◆ Trecho fornecido
☆ ☆ ☆

O mais comum, porém, é o contágio ocorrer em regiões rurais ou de mata pela inalação de partículas de aerossóis suspensas no ar, que tiveram origem nos resíduos de urina, fezes, saliva, vômito ou sêmen eliminados por roedores silvestres infectados pelo arenavírus. Não há registros de casos de contaminação em áreas urbanas.
A transmissão entre humanos, de pessoa para pessoa, é a que mais preocupa, porque tudo indica tratar-se de um vírus novo, uma variante do vírus sabiá, que pode ser transmitido pelo contato prolongado de um doente com pessoas próximas ou, ainda, em ambiente hospitalar, para os profissionais envolvidos no atendimento clínico e laboratorial do paciente, sobretudo quando não são observados os procedimentos preventivos recomendados.
Diagnóstico da febre hemorrágica brasileira
A morte de um paciente aos 52 anos, em Sorocaba permaneceu sem diagnóstico conclusivo por vários dias. Embora os sintomas da doença remetessem a um quadro de febre hemorrágica viral, os resultados dos exames laboratoriais eram todos negativos, quando aplicados para outras doenças com quadros clínicos semelhantes.
Segundo publicação no jornal “O Estado”, a solução só veio depois que as equipes médicas do Hospital das Clínicas e do Hospital Albert Einstein decidiram utilizar a metodologia viroma/metagenômica, recentemente padronizada pela equipe do Albert Einstein, e que permite identificar qualquer tipo de vírus por meio da análise do material genético do agente infeccioso.

☆ ☆ ☆

◆ Informações extraídas
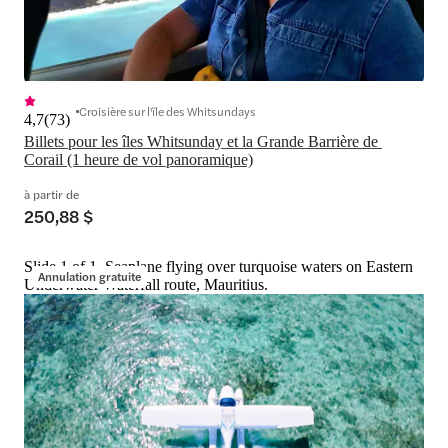
Croisière sur l'île des Whitsundays
4,7
(
73
)
Billets pour les îles Whitsunday et la Grande Barrière de 
Corail (1 heure de vol panoramique)
à partir de
250,88 $
Slide 1 of 1, Seaplane flying over turquoise waters on Eastern
Annulation gratuite
Underwater Waterfall route, Mauritius.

☆ ☆ ☆

◆ Problemas a resolver
**A)** Passe para o inglês esta frase do texto sobre a febre hemorrágica brasileira: "Não há registros de casos de contaminação em áreas urbanas."
**B)** Segundo o texto sobre a febre hemorrágica brasileira, qual equipe padronizou recentemente a metodologia viroma/metagenômica?
**C)** Dê continuidade ao texto sobre a febre hemorrágica brasileira a partir do ponto em que ele termina.

◆ Respostas das tarefas
**A)** There are no records of cases of contamination in urban areas.

**B)** A equipe do Hospital Albert Einstein.

**C)**
Foi por esse caminho que os pesquisadores chegaram ao Mammarenavírus, um dos três gêneros da família dos arenavírus, espécie sabiá. Posteriormente, houve confirmação por parte do Laboratório de Investigação Médica do Instituto de Medicina Tropical do HFFM-USP e do Instituto Adolfo Lutz.
Embora tenham 88% das características em comum, o vírus encontrado no paciente de Sorocaba não é idêntico ao encontrado em 1990. É um vírus novo. Esse achado demanda novos estudos para determinar que risco ele possa representar.
Tratamento da febre hemorrágica brasileira
O tratamento da febre hemorrágica viral é de suporte e visa sobretudo ao controle e alívio dos sintomas. Existe um medicamento antiviral, a ribavirina, que mostrou eficácia no tratamento das hepatites virais. No caso específico da febre hemorrágica brasileira pelo arenavírus, os resultados parece serem mais efetivos, quando o remédio é introduzido ao surgirem os primeiros sinais da infecção.
O uso dessa droga é contraindicado durante a gravidez e a lactação pelas alterações graves que pode provocar no feto em formação.
Recomendações
Nunca se automedique.
Na presença de qualquer sintoma que possa sugerir a doença, procure atendimento médico no serviço de saúde mais próximo. A febre hemorrágica brasileira já provou ser uma doença grave, de evolução rápida, que pode levar à morte.
Tanto o Ministério da Saúde quanto a Secretaria de Saúde de São Paulo asseguram que o risco de transmissão do vírus da febre hemorrágica brasileira para a população em geral é bastante baixo. Também garantem que as pessoas que conviveram com o morador de Sorocaba, em casa ou nos hospitais por onde passou, estão sendo todas monitoradas de perto. Até o momento, não surgiu nenhum caso que possa sugerir a infecção por esse novo vírus.
Quando se fala em prevenção, lavar as mãos com água e sabão, qualquer sabão, antes e depois de estabelecer contato com o paciente é a regra de ouro para evitar a contaminação por esse vírus ou por qualquer outro agente patogênico.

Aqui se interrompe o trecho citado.